Dataset content:
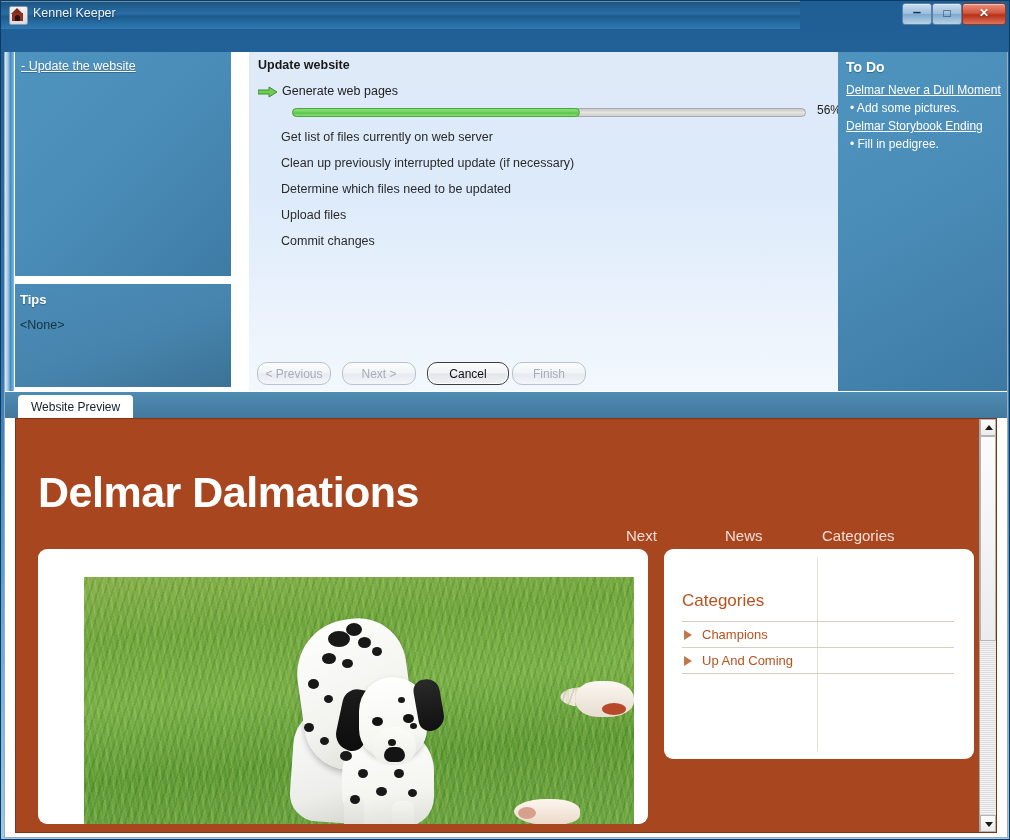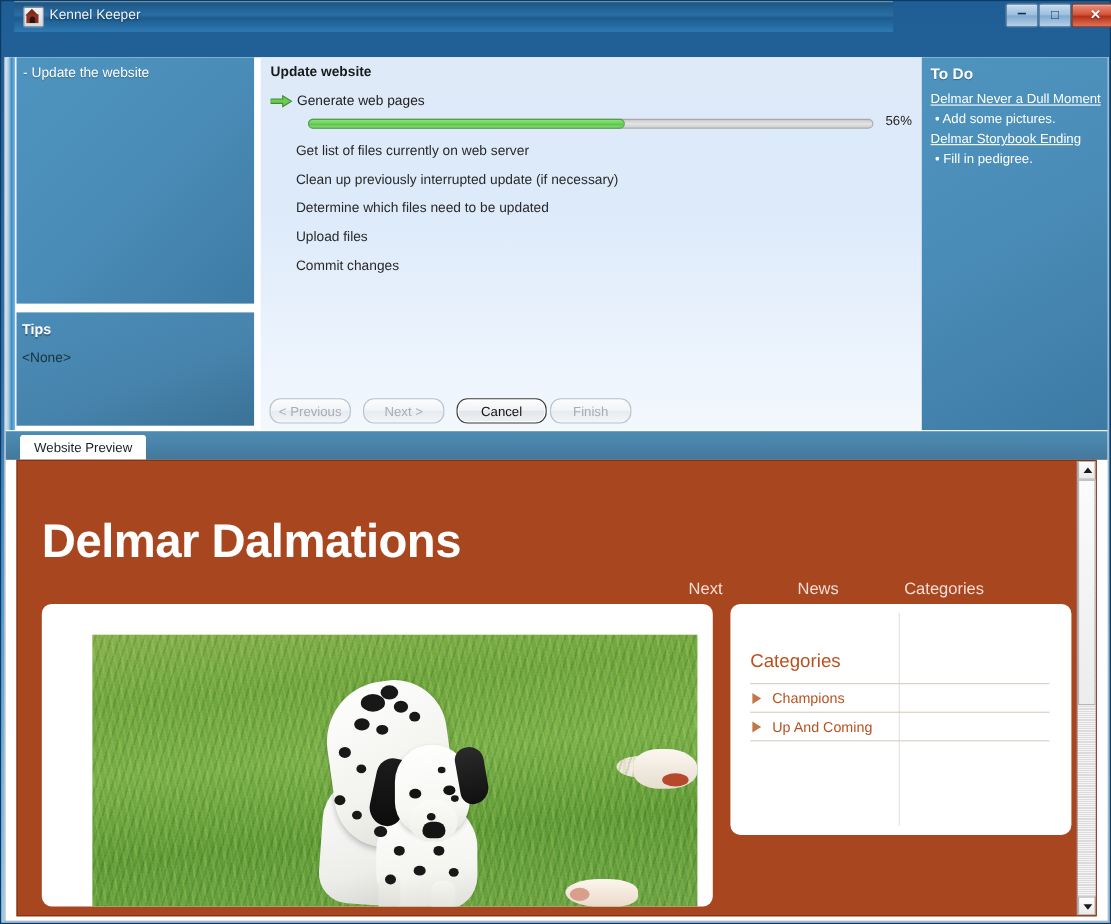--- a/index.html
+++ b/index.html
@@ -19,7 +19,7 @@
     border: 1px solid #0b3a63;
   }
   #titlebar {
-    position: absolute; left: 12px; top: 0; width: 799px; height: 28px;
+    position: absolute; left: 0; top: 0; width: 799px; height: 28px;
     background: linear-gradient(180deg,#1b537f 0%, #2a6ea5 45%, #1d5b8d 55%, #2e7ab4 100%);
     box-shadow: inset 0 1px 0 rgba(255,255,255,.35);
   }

What is being asked: Transcribe the records verbatim, excluding pictures.

Expected answer:
--- a/index.html
+++ b/index.html
@@ -19,7 +19,7 @@
     border: 1px solid #0b3a63;
   }
   #titlebar {
-    position: absolute; left: 12px; top: 0; width: 799px; height: 28px;
+    position: absolute; left: 0; top: 0; width: 799px; height: 28px;
     background: linear-gradient(180deg,#1b537f 0%, #2a6ea5 45%, #1d5b8d 55%, #2e7ab4 100%);
     box-shadow: inset 0 1px 0 rgba(255,255,255,.35);
   }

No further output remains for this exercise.